The analysis of RDSA offers a principled examination of the fundamental difference between deformable attention in CA vs. SA settings — in SA, the CNN offset predictor naturally has access to local context, whereas in CA it operates completely blind.
This is the first successful integration of InternVideo2 into a side-tuning framework, resolving the non-trivial token pooling challenge.
The in-depth empirical analysis of intermediate features vs. multi-step refinement provides a new perspective for understanding side-tuning dynamics.

Limitations & Future Work¶

The method relies on pre-extracted InternVideo2 features and does not support end-to-end training.
The depth-pooling trade-off in AdaptivePool reuse limits the benefit of leveraging shallower-layer features.
Evaluation is restricted to VTG-related benchmarks; generalization to broader video understanding tasks remains unexplored.
The side-tuning paradigm is sensitive to backbone choice; transitioning from CLIP to InternVideo2 involves non-trivial engineering challenges.
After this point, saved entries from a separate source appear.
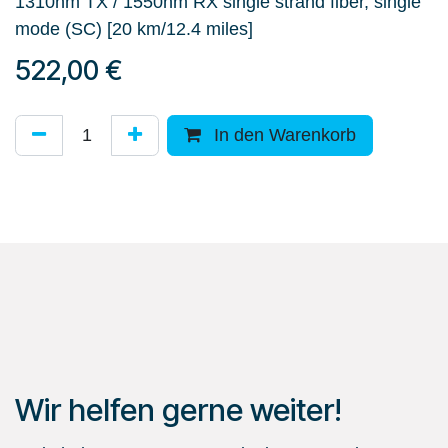
1310nm TX / 1550nm RX single strand fiber, single
mode (SC) [20 km/12.4 miles]
522,00
€
In den Warenkorb
Wir helfen gerne weiter!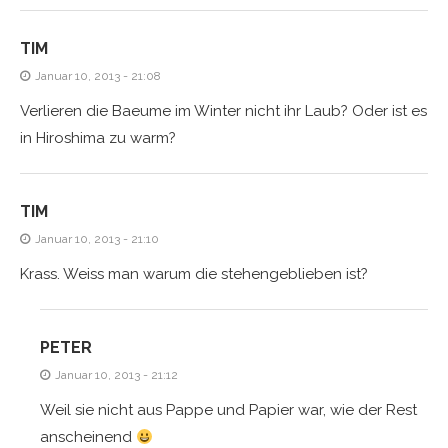
TIM
Januar 10, 2013 - 21:08
Verlieren die Baeume im Winter nicht ihr Laub? Oder ist es
in Hiroshima zu warm?
TIM
Januar 10, 2013 - 21:10
Krass. Weiss man warum die stehengeblieben ist?
PETER
Januar 10, 2013 - 21:12
Weil sie nicht aus Pappe und Papier war, wie der Rest
anscheinend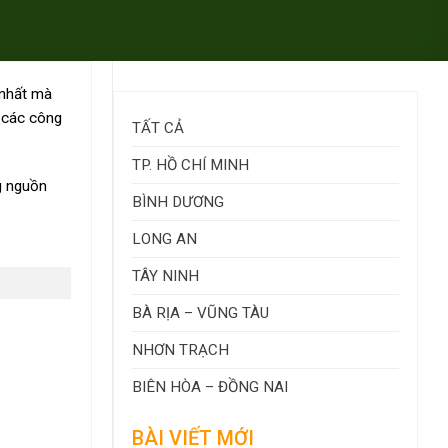
 nhất mà
a các công
TẤT CẢ
TP. HỒ CHÍ MINH
g nguồn
BÌNH DƯƠNG
LONG AN
TÂY NINH
BÀ RỊA – VŨNG TÀU
NHƠN TRẠCH
BIÊN HÒA – ĐỒNG NAI
BÀI VIẾT MỚI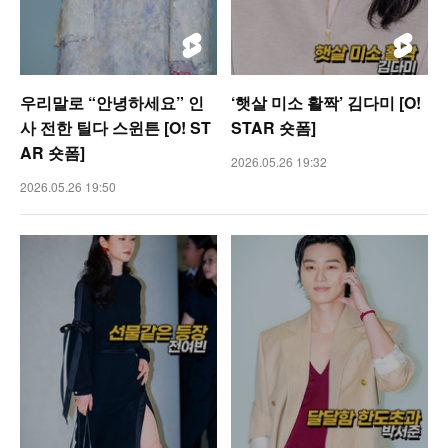
우리말로 “안녕하세요” 인
‘햇살 미소 활짝’ 김다미 [O!
사 전한 틸다 스윈튼 [O! ST
STAR 숏폼]
AR 숏폼]
2026.05.26 19:32
2026.05.26 19:50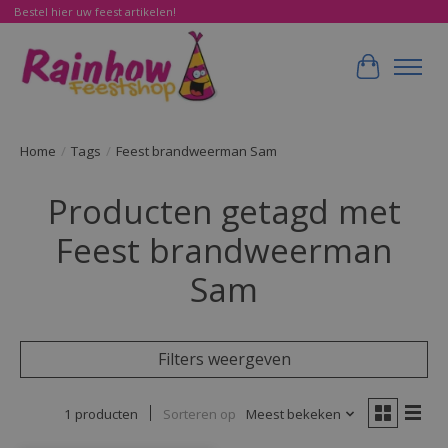
Bestel hier uw feest artikelen!
Winkelwa
Home
/
Tags
/
Feest brandweerman Sam
Producten getagd met
Feest brandweerman
Sam
Filters weergeven
1 producten
Sorteren op
Meest bekeken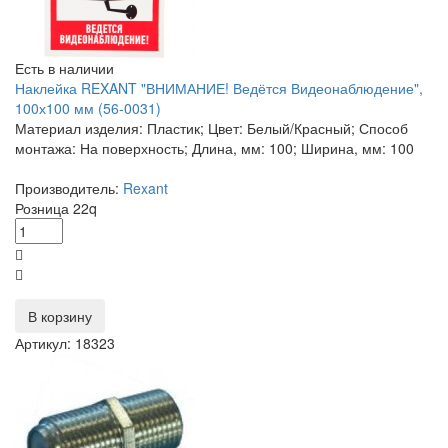
Есть в наличии
Наклейка REXANT "ВНИМАНИЕ! Ведётся Видеонаблюдение",
100х100 мм (56-0031)
Материал изделия: Пластик; Цвет: Белый/Красный; Способ
монтажа: На поверхность; Длина, мм: 100; Ширина, мм: 100
Производитель:
Rexant
Розница
22
q
В корзину
Артикул: 18323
R2-Tuning, as the first side-tuning method for VTG, serves as the primary anchor-based baseline against which this work is compared.
The RDSA formulation is generalizable to other tasks employing deformable cross-attention, such as Deformable DETR in object detection.
The choice of feature pooling strategy is critical to side-tuning performance, a finding with broader implications for video understanding tasks.

Rating¶

Novelty: ⭐⭐⭐⭐ The dual-stream side-tuning architecture and RDSA are meaningful contributions, though the overall framework builds upon existing components.
Experimental Thoroughness: ⭐⭐⭐⭐⭐ Comprehensive evaluation across three datasets, extensive ablation studies, and in-depth analysis of deformable attention behavior.
Writing Quality: ⭐⭐⭐⭐ Clear structure with well-motivated design choices, though the density of mathematical notation is relatively high.
Value: ⭐⭐⭐⭐ Provides a practical solution for parameter-efficient video temporal grounding, achieving SOTA performance with a 73% reduction in trainable parameters.